Dawn Meyerriecks, the Central Intelligence Agency’s deputy director for technology development, said her organization now is engaging in 137 separate AI projects, many of which involve companies in Silicon Valley, according to an article in Phys.org. Companies in the region are offering a range of cognitive engine technologies designed to address specific artificial intelligence tasks, including text recognition, to face recognition and geospatial analysis.
The intelligence community increasingly is facing a data overload, with more and more information coming from diverse sources, including satellites, social media and electronic communications. As the terabytes of incoming data multiply, agencies are having an increasingly difficult time turning this information into actionable intelligence insights.
For example, it would take 20 years and 8 million imagery analysts to manually review and capitalize on all the commercial satellite images expected to be collected during the next 20 years, according to Robert Cardillo, director of the National Geospatial-Intelligence Agency.
Like many organizations facing similar data challenges, the CIA and other U.S. spy agencies are turning to AI technologies that can accelerate and improve the efficiency and accuracy of processing unstructured text, audio and video data.
Cardillo said the use of AI technology to analyze satellite imagery will allow his agency to automate 75 percent of their jobs, freeing them from most laborious review tasks and allowing them to focus on more value-added jobs, like reviewing suspicious pictures flagged by image-recognition cognitive engines.

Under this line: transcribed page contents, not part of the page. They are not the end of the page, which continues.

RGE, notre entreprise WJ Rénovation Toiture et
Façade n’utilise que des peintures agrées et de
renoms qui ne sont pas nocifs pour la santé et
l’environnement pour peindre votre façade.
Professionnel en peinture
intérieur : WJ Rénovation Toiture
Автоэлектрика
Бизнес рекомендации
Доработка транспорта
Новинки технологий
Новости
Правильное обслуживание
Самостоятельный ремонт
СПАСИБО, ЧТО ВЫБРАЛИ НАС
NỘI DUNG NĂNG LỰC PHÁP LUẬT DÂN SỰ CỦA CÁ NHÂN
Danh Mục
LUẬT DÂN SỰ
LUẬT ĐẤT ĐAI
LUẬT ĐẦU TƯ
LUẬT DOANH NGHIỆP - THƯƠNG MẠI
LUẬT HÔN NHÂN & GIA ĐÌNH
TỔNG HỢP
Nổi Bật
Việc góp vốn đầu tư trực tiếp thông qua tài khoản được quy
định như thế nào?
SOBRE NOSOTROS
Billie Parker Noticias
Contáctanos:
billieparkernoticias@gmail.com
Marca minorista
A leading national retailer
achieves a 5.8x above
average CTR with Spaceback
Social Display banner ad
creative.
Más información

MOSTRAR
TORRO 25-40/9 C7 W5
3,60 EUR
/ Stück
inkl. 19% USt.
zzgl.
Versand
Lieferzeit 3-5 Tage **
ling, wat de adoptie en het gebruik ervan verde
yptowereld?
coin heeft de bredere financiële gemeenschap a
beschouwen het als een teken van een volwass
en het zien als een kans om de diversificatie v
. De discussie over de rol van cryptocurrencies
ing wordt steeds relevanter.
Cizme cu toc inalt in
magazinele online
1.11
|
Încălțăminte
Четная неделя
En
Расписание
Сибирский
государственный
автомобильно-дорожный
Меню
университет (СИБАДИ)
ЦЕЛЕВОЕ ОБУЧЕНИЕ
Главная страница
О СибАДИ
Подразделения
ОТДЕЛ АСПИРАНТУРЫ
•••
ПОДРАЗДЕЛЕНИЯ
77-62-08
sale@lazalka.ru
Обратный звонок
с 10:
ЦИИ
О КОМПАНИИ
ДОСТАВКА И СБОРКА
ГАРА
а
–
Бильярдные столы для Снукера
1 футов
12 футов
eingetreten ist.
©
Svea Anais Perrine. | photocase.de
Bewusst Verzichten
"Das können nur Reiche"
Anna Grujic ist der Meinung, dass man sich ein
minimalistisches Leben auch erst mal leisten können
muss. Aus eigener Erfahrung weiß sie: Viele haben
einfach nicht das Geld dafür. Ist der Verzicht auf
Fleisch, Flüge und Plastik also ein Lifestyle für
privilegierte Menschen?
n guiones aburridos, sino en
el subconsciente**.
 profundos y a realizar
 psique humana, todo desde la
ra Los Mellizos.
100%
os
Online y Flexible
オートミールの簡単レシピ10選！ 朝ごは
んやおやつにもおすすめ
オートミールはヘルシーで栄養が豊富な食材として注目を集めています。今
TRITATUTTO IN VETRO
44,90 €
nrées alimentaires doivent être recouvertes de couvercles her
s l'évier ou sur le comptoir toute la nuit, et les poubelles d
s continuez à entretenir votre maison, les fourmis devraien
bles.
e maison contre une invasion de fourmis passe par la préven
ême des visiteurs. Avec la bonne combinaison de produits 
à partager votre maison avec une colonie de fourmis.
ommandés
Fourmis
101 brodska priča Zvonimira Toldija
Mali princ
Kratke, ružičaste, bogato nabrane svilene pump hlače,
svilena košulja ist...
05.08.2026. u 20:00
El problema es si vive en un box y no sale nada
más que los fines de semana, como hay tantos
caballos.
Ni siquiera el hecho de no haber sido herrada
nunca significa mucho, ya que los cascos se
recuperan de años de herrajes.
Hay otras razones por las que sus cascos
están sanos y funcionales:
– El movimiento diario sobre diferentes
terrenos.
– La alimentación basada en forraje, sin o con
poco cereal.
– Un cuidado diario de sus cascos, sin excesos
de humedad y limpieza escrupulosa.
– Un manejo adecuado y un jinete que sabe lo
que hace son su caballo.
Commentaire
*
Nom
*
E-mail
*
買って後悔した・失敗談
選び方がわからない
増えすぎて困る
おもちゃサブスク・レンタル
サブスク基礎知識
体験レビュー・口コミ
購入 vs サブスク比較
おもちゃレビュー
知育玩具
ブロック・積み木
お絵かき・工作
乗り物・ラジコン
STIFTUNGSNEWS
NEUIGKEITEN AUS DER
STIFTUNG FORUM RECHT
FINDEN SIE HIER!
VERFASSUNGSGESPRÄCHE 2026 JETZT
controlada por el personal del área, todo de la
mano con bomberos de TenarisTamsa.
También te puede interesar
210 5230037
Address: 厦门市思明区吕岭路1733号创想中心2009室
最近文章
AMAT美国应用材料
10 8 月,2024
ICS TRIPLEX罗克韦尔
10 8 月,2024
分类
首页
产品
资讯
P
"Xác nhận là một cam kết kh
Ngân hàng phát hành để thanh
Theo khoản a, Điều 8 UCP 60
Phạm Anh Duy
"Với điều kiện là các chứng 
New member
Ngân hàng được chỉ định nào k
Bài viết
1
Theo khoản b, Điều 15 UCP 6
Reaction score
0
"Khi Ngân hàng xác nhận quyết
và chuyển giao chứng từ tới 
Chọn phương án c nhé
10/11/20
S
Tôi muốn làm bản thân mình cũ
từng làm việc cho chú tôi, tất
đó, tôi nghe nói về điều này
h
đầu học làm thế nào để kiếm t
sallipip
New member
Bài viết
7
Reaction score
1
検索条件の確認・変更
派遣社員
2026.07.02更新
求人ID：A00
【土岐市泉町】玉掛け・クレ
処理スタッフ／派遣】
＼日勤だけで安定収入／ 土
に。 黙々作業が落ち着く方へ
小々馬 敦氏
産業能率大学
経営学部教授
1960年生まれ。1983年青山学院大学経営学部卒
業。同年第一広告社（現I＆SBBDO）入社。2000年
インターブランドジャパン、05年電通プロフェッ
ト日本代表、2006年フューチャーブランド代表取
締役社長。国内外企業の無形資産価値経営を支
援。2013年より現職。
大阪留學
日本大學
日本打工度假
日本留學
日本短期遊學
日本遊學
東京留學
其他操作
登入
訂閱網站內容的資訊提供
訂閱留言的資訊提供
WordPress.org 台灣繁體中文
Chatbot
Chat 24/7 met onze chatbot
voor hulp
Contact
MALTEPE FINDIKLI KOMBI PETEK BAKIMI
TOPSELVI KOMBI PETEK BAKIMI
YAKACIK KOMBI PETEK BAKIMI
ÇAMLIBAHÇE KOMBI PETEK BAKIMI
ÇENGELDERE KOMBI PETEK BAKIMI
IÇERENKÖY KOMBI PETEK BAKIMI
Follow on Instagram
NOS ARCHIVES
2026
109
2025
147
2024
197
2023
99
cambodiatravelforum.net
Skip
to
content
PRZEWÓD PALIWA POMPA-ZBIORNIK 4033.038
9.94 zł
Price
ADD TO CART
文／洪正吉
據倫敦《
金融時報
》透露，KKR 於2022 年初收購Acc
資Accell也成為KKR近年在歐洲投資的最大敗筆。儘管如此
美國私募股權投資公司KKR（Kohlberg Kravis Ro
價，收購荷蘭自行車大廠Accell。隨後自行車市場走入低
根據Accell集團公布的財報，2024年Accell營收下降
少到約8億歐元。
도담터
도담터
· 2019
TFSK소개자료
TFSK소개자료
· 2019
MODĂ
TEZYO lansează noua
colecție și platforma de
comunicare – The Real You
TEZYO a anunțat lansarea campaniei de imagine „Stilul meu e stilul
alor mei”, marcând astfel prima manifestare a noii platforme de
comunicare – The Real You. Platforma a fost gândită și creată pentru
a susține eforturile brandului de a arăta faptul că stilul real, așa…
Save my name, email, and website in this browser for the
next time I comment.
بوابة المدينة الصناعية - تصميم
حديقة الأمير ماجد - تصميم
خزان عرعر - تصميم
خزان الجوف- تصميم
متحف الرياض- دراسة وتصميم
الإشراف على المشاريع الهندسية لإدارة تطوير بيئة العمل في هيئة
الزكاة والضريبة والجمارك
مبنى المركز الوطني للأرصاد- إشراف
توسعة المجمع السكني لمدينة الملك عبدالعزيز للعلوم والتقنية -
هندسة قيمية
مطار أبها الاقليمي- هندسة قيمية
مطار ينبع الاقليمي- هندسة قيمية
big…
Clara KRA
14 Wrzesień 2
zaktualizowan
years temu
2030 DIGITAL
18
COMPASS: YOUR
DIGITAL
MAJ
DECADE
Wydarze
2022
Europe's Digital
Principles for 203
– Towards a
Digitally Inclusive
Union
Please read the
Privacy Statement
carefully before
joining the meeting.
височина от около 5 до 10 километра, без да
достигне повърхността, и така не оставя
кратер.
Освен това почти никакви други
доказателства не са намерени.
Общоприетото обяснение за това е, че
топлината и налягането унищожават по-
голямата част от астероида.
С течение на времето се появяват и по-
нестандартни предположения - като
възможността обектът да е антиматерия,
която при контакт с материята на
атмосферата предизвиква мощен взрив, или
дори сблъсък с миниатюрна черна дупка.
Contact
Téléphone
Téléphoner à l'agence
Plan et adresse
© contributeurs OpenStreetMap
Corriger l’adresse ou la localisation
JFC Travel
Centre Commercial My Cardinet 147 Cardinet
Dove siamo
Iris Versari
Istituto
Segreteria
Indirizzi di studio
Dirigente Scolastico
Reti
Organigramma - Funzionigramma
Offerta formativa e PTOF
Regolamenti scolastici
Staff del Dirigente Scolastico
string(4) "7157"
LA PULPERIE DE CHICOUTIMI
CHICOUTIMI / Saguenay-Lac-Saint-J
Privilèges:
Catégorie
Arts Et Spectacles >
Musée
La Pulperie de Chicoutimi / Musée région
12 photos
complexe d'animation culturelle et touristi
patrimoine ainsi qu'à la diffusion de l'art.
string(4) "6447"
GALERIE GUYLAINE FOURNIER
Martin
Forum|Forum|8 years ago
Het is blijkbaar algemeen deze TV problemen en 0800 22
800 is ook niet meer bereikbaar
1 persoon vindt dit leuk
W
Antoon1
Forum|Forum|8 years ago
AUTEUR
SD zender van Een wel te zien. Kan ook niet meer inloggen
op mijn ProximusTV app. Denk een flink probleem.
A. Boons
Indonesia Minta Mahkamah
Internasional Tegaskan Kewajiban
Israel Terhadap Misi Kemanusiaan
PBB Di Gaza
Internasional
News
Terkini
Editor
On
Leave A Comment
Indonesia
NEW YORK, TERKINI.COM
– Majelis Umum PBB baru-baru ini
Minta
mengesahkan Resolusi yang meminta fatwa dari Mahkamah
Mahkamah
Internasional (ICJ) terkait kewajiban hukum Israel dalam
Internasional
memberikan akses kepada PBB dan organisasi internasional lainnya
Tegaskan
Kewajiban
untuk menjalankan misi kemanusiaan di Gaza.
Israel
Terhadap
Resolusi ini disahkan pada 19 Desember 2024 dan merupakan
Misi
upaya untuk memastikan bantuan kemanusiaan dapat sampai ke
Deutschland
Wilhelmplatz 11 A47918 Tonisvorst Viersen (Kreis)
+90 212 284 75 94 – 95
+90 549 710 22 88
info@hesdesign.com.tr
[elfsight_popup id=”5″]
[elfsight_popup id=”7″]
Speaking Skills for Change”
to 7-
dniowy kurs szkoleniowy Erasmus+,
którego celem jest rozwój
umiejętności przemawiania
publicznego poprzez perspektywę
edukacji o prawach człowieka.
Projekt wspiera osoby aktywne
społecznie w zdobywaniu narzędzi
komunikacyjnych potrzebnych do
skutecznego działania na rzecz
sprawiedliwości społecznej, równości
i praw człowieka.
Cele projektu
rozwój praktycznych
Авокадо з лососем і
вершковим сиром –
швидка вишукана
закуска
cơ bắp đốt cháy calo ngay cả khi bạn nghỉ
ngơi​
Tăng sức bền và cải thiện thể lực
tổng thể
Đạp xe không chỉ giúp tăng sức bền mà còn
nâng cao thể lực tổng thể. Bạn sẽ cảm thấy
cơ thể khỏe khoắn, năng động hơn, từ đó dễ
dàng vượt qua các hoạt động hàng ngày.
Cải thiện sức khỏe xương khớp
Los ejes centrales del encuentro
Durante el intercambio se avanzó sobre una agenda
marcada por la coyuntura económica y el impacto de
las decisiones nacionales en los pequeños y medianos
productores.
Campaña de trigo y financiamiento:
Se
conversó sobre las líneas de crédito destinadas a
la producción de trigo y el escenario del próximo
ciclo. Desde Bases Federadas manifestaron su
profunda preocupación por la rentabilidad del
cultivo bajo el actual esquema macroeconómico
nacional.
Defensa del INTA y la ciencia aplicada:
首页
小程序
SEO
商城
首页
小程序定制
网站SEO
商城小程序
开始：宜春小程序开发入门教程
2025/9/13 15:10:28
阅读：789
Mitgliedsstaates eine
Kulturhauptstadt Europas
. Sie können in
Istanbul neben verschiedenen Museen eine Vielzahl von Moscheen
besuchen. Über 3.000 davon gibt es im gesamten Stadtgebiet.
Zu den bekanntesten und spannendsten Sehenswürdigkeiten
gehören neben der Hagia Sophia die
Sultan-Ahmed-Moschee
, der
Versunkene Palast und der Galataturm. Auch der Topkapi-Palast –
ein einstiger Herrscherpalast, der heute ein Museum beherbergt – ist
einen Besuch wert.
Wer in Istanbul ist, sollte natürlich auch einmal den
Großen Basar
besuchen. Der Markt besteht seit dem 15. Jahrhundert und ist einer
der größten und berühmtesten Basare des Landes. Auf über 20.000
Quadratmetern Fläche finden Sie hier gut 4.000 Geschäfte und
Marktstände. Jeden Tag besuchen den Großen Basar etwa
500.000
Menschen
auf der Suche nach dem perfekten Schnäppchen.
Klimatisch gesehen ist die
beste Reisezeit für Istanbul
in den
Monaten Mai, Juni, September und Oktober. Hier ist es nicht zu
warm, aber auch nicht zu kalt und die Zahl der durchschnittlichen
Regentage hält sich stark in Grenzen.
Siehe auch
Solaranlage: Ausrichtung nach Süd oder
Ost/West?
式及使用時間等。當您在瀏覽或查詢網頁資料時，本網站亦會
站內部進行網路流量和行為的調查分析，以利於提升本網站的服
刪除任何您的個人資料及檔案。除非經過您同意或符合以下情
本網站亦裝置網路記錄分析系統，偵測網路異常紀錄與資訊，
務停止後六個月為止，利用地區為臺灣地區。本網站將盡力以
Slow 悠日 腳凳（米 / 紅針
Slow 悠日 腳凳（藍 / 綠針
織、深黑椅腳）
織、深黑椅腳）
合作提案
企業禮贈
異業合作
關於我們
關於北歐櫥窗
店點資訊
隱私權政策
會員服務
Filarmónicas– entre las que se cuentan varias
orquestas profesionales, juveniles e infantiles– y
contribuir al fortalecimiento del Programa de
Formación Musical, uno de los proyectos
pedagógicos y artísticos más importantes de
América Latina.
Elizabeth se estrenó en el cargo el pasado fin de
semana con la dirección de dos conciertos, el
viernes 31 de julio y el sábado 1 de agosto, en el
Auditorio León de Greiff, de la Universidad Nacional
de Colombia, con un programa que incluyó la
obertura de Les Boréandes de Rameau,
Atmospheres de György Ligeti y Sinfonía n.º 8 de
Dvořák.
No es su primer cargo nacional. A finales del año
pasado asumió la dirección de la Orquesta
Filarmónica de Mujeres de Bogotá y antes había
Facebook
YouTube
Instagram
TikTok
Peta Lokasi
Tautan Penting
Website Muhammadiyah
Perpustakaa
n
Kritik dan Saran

Social media is emerging as a major challenge and opportunity in this area, with the quantity and velocity of communications and content increasing at an exponential rate. AI cognitive engines such as text-recognition systems can sift through social-media posts and find relevant keywords and names. AI systems also can seek out patterns in social media communications and find correlations to other events.
The adoption of commercial AI technologies represents an efficient way for intelligence services to take advantage of the explosive growth in the number cognitive engines in the market. Today, there are about 5,000 cognitive engines available commercially, Veritone estimates. This is up from just five engines in 2012.
As the number of engines has risen, so has their quality, with algorithms now able to perform transcription with accuracy approaching human levels, for example. Engines are also becoming more specialized, with face-recognition algorithms adding the capability to discern detailed information such as the emotional state of individuals based on their facial expressions.
These engines are enhancing the productivity of businesses, allowing them to turn their data stockpiles into actionable insights. Commercial engines are proving equally useful for intelligence services, providing a way for these agencies to enhance the value of their data.
John Newsom is executive vice president and general manager for Veritone Government. He is a software executive with an evangelical passion for AI technology who aligns the Veritone Platform with customer and market needs.